In the past few months, MTV seems to have embraced a dystopian future in which 20-somethings exclusively crave the TV they watched when they were in middle school—shows they can mindlessly tune out while scrolling through journalism-lite videos on their social media feeds. MTV, one of Viacom’s six “flagship” brands, made their intentions clear earlier this summer in the decision to reimagine MTV News, “shifting resources into short-form video content more in line with young people’s media consumption habits.” After roughly a year and a half, a short-lived era of exceptional long-form music journalism and criticism at MTV News came to a close.

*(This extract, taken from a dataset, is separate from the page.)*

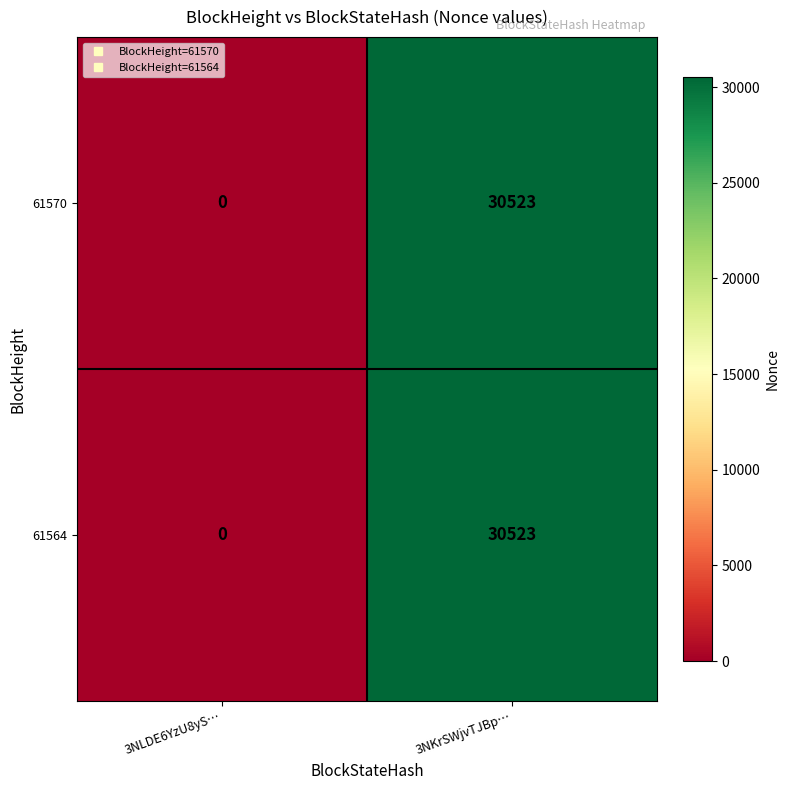

The value of 61564 at 3NKrSWjvTJBp… is 42473. True or false?

False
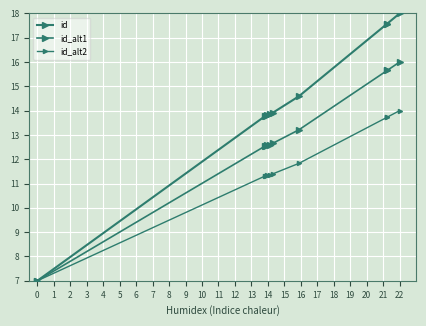

What are all the series names shown in the legend?

id, id_alt1, id_alt2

MTV News isn’t the only outlet that’s “shifting to video”; somewhere between a euphemism and a genuine strategy, this dreaded pivot has put dozens of journalists out of work in just the past few months. But for MTV, it marks the spiritual death of a network that was once vital, political, and original. For almost four decades, MTV was a platform dedicated to reaching out to young people, whether that meant exposing suburbanites to hip-hop or giving teenagers their first taste of politics and social justice. The Video Music Awards showed that awards shows could actually be fun (not to mention scandalous), and The Real World essentially invented reality TV. After so many years on the frontline of the zeitgeist, MTV seems to be heading into early retirement.

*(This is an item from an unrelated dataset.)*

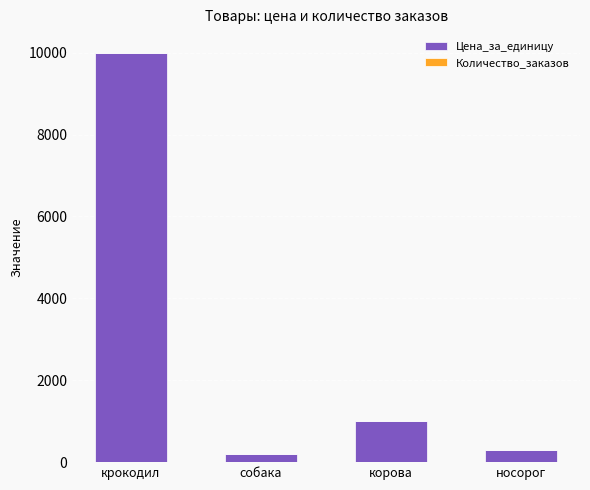

What is the sum of all Цена_за_единицу values?

11499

These days, MTV is prioritizing their reality, music, and live shows—which means more programming like Siesta Key. Additionally, they’re reviving TRL and My Super Sweet 16, and other reboots are probably in the works; in a February interview, MTV president Chris McCarthy expressed enthusiasm at the prospect of bringing back vintage MTV series, boasting, “We have 35 years of amazing IP.”

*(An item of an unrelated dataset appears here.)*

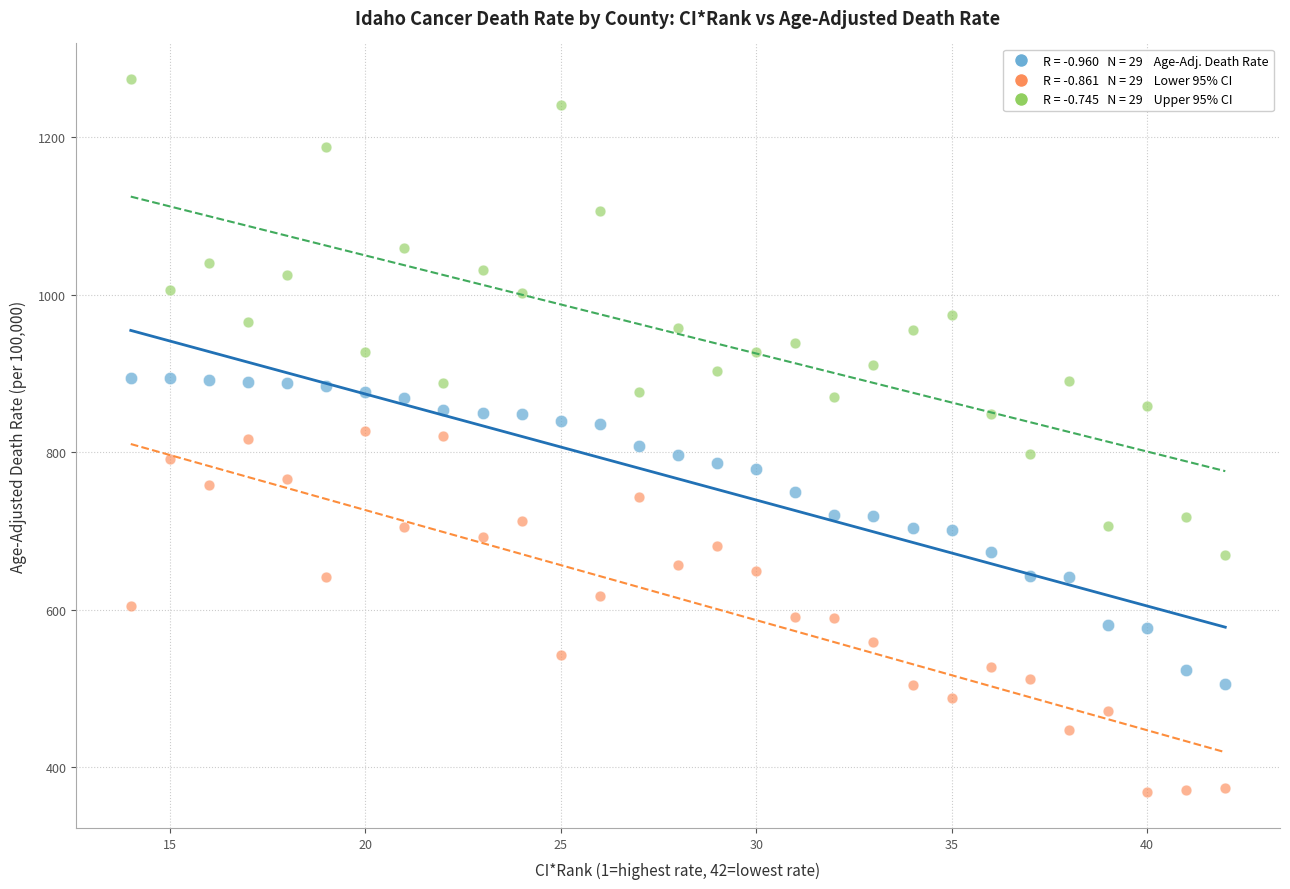

Across all data points, what is the range of Y values (max minus min)?

906.1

There’s nothing wrong with riding the nostalgia train, provided the rest of MTV’s new old-school programming isn’t as straight and white as Siesta Key. In fact, there’s an argument to be made that MTV should stick to their strengths. Now that there’s a reality TV show for almost every talent, interest, and subculture, MTV is reverting to the universal appeal of the simple life: blondes, beaches, and basic-ass plot lines. Laguna Beach, TRL, and My Super Sweet 16 were all great shows with big cult followings.
But at the same time, when these shows premiered, viewers actually found new artists through TRL, and My Super Sweet 16 was a primary resource for aspirational tales of the rich and famous. Now there’s Pitchfork and the Real Housewives, not to mention music Twitter and Rich Kids of Instagram. Perhaps realizing that they couldn’t drive the conversation even if they wanted to (prioritizing friendly relationships with artists often came at the expense of MTV News’ journalism), MTV has left the “revolutionary” work to other networks and news outlets.
In the same way that MTV News’ video pivot felt like an underestimation of consumers, programming like Siesta Key and TRL 2.0 appears to operate under the assumption that viewers need to be coddled, not challenged. By ceasing to push at the boundaries of what music television, journalism, and criticism can be, MTV is becoming the opposite of must-see TV—the comfort food of content.